Allegedly tells the story of Mary Addison, a black 15-year-old, accused of killing a three-month-old white child; it’s loosely based on the 2012 case of a nine-year-old convicted of murdering a three-month-old in Maine. “I read the article and assumed [it] could never happen,” Jackson says. “Someone else did it. There are always rumored stories of adults forcing kids to murder people because a child would receive a lighter sentence for the crime.” She wondered, “Wouldn’t it be interesting if that had happened in this situation? What would that look like?”
Landing an agent took time, Jackson says, because she “was originally looking for an agent for an adult book.” Once she reconsidered the novels she read as a young adult, she realized Allegedly was YA, and she began the query process again. “I made a goal for myself to query 100 agents, then revisit whether the book was worthy of publishing.” Jackson made it through 25 queries before finding the agent who would represent her: Natalie Lakosil of Bradford Literary Agency. An avid follower of Lakosil’s website Adventures in Agentland, Jackson pitched Lakosil, never expecting that Lakosil would eventually represent her.
Jackson’s editor, Ben Rosenthal, joined the project three months after Allegedly sold to Katherine Tegen Books (her original editor left the publisher). Jackson says that what she loves most about Rosenthal is that he is “very direct,” providing concise notes. “I’m the same way: I want to get to the root of the problem, cutting out fluff. I don’t have time for sugarcoating.” She jokes: “There aren’t a lot of male editors in YA. I’m lucky to have a really cool one.”
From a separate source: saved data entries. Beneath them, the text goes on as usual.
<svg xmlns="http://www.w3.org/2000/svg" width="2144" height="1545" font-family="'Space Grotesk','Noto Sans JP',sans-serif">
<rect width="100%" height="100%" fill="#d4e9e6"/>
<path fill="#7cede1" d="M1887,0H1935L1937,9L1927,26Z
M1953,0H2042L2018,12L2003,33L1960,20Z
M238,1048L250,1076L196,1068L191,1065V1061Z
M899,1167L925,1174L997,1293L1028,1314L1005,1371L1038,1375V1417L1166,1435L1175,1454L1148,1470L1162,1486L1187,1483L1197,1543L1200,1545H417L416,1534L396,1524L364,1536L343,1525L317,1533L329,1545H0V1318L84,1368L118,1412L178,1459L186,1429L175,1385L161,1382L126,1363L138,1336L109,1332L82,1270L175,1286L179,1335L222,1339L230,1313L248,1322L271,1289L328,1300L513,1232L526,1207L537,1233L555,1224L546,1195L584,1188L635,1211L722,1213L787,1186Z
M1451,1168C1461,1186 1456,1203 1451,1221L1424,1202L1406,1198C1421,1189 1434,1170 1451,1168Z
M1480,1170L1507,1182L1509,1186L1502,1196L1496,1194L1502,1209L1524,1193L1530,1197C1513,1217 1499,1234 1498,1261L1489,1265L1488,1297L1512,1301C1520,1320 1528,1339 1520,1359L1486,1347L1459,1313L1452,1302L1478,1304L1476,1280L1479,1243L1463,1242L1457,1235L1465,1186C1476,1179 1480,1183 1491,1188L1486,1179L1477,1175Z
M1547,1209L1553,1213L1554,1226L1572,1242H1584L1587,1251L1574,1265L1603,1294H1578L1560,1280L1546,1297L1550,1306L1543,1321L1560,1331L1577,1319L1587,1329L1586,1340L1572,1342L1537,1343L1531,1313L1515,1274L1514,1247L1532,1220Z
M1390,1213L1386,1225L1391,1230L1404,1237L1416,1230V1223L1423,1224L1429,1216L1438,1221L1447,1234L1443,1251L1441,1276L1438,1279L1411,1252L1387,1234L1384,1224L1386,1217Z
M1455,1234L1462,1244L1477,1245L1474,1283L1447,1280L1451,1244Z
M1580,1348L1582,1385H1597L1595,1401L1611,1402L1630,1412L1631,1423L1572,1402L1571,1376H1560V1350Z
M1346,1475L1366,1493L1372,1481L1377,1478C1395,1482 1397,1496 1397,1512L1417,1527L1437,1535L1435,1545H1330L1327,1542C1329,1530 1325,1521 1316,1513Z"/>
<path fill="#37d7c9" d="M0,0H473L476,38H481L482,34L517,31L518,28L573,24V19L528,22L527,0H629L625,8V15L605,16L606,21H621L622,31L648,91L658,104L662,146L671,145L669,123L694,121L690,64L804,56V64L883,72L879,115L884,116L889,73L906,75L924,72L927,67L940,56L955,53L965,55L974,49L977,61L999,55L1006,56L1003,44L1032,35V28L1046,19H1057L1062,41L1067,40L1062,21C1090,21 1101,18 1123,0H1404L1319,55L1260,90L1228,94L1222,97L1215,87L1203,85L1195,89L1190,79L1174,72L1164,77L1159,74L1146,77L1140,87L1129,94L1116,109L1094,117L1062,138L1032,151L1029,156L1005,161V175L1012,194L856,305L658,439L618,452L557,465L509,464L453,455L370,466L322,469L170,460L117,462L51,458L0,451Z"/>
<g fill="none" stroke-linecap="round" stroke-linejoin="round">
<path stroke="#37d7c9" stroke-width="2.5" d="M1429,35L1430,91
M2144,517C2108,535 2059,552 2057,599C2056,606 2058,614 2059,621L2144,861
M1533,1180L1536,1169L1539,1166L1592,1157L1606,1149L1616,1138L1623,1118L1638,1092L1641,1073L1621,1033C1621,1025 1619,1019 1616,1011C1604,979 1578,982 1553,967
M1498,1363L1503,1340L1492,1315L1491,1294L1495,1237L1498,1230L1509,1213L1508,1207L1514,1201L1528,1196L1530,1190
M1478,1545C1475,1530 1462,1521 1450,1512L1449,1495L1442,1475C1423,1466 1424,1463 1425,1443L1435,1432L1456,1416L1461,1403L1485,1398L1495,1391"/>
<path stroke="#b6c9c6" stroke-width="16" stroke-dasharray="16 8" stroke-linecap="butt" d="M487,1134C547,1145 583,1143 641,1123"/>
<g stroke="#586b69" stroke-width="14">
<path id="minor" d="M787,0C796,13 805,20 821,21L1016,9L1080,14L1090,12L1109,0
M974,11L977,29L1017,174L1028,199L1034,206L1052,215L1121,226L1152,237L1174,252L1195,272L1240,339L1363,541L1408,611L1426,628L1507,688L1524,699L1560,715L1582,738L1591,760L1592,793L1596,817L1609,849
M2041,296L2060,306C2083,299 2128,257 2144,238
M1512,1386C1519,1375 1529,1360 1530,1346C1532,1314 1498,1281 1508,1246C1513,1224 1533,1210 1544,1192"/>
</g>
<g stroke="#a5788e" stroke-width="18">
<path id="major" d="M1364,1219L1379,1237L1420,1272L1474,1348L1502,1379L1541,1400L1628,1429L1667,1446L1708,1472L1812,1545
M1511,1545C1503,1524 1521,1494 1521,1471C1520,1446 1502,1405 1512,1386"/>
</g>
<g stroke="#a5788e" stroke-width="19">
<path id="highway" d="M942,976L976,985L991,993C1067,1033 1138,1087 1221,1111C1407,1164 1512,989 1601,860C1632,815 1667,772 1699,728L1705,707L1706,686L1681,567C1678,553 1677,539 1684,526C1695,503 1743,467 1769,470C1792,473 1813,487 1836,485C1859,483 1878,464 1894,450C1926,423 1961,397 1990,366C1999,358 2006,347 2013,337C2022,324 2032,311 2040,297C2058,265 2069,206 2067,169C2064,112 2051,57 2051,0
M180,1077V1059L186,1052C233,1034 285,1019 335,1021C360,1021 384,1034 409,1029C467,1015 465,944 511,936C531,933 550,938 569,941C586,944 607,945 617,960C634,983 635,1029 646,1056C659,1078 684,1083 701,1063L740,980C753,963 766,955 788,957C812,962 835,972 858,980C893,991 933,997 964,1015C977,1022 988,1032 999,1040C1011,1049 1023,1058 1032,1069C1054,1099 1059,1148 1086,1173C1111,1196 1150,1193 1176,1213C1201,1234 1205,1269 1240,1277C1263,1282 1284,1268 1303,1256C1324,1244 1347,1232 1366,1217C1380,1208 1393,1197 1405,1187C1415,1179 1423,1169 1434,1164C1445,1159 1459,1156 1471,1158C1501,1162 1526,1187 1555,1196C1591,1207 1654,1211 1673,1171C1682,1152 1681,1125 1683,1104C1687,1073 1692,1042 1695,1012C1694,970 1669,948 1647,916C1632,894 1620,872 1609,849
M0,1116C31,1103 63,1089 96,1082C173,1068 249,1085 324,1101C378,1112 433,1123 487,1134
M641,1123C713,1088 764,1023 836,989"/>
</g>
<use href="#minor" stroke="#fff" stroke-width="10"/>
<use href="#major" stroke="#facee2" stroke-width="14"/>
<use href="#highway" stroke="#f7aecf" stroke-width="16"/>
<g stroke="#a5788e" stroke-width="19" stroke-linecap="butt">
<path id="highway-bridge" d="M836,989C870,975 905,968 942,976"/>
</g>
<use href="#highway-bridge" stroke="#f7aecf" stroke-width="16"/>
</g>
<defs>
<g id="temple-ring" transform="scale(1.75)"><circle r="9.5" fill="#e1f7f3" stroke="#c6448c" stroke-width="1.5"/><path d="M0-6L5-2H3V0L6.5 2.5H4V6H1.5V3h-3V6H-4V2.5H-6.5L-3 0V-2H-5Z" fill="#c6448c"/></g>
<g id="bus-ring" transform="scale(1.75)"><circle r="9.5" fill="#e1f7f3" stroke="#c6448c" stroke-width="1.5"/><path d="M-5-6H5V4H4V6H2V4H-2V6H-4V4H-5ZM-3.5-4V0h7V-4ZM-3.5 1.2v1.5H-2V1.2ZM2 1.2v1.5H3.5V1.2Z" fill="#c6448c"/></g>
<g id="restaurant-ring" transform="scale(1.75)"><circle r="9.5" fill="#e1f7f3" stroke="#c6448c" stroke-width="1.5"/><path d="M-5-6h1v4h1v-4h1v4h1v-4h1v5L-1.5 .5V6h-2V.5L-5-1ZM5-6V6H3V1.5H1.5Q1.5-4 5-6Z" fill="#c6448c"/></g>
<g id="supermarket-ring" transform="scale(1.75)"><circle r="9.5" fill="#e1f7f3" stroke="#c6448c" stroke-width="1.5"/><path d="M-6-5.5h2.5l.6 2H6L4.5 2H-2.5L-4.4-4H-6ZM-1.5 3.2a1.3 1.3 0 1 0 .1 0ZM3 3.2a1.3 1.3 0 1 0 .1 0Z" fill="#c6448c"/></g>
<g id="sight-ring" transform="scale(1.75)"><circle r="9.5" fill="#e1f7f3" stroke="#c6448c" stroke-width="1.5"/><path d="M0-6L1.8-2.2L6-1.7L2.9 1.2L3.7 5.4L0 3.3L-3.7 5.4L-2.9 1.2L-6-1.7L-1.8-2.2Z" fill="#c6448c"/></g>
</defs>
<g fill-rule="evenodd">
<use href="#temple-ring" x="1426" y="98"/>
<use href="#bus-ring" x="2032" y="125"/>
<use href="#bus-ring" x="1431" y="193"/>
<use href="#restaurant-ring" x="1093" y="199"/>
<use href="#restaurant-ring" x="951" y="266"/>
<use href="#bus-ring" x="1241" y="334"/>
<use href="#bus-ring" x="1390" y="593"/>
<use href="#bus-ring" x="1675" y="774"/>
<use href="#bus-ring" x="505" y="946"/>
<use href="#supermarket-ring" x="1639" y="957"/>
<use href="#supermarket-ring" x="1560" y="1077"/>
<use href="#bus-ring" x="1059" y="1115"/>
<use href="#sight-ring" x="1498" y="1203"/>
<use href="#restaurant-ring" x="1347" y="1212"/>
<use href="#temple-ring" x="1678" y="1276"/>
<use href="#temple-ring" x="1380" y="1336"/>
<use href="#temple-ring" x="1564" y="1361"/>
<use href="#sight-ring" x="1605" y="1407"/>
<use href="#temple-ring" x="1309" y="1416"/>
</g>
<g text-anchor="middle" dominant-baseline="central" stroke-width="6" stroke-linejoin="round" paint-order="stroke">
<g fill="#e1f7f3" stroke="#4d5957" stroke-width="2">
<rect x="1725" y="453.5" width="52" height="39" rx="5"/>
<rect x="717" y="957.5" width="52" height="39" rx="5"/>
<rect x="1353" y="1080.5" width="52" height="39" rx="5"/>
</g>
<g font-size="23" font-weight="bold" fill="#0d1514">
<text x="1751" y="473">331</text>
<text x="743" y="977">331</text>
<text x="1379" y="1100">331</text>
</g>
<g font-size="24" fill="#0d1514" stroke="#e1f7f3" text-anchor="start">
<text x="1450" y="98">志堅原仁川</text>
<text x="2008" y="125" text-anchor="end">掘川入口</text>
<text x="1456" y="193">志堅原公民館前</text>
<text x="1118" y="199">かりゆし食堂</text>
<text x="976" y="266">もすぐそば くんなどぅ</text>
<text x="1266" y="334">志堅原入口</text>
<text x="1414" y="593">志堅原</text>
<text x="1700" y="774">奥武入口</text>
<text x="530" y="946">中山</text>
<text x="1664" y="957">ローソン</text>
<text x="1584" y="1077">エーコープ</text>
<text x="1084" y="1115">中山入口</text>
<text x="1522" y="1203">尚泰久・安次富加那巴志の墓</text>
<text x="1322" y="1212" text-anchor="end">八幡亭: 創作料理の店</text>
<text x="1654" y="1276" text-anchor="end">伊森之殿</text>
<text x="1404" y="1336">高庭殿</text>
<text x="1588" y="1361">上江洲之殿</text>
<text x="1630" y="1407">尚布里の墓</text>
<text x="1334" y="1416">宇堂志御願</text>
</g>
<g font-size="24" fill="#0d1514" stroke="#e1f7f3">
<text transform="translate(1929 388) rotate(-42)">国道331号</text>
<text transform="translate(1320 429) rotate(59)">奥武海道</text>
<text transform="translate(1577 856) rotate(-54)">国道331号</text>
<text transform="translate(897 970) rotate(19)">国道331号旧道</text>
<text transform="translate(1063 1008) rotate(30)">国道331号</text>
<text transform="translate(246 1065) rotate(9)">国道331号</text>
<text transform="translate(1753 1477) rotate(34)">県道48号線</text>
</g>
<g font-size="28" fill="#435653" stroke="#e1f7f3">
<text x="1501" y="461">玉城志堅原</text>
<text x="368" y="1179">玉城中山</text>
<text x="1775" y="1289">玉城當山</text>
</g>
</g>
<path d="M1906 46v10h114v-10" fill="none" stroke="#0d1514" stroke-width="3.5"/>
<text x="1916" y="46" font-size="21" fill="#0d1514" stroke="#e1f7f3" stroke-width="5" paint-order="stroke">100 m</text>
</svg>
Jackson has a background in television, having worked for networks such as National Geographic on Lockdown, a prison subculture series, and having written and directed the short horror film The Field Trip. She says her background “aids her writing, particularly in regard to character development.” She pays close attention to “how characters move and carry themselves,” ensuring her characters “have depth.” Writing Mary, Allegedly’s unreliable protagonist, required Jackson to be on her toes. “You need to be conscious of everything that’s going on [with an unreliable narrator]. It’s almost like watching a horror movie.”
Jackson’s next novel, which will be published in May 2018, is titled Monday’s Not Coming. Like Allegedly, it is loosely inspired by a criminal case. The story is set in D.C., which Jackson considers her second home after attending college there. She is “excited to bring D.C. culture to the scene, especially the vibe of southeast D.C.”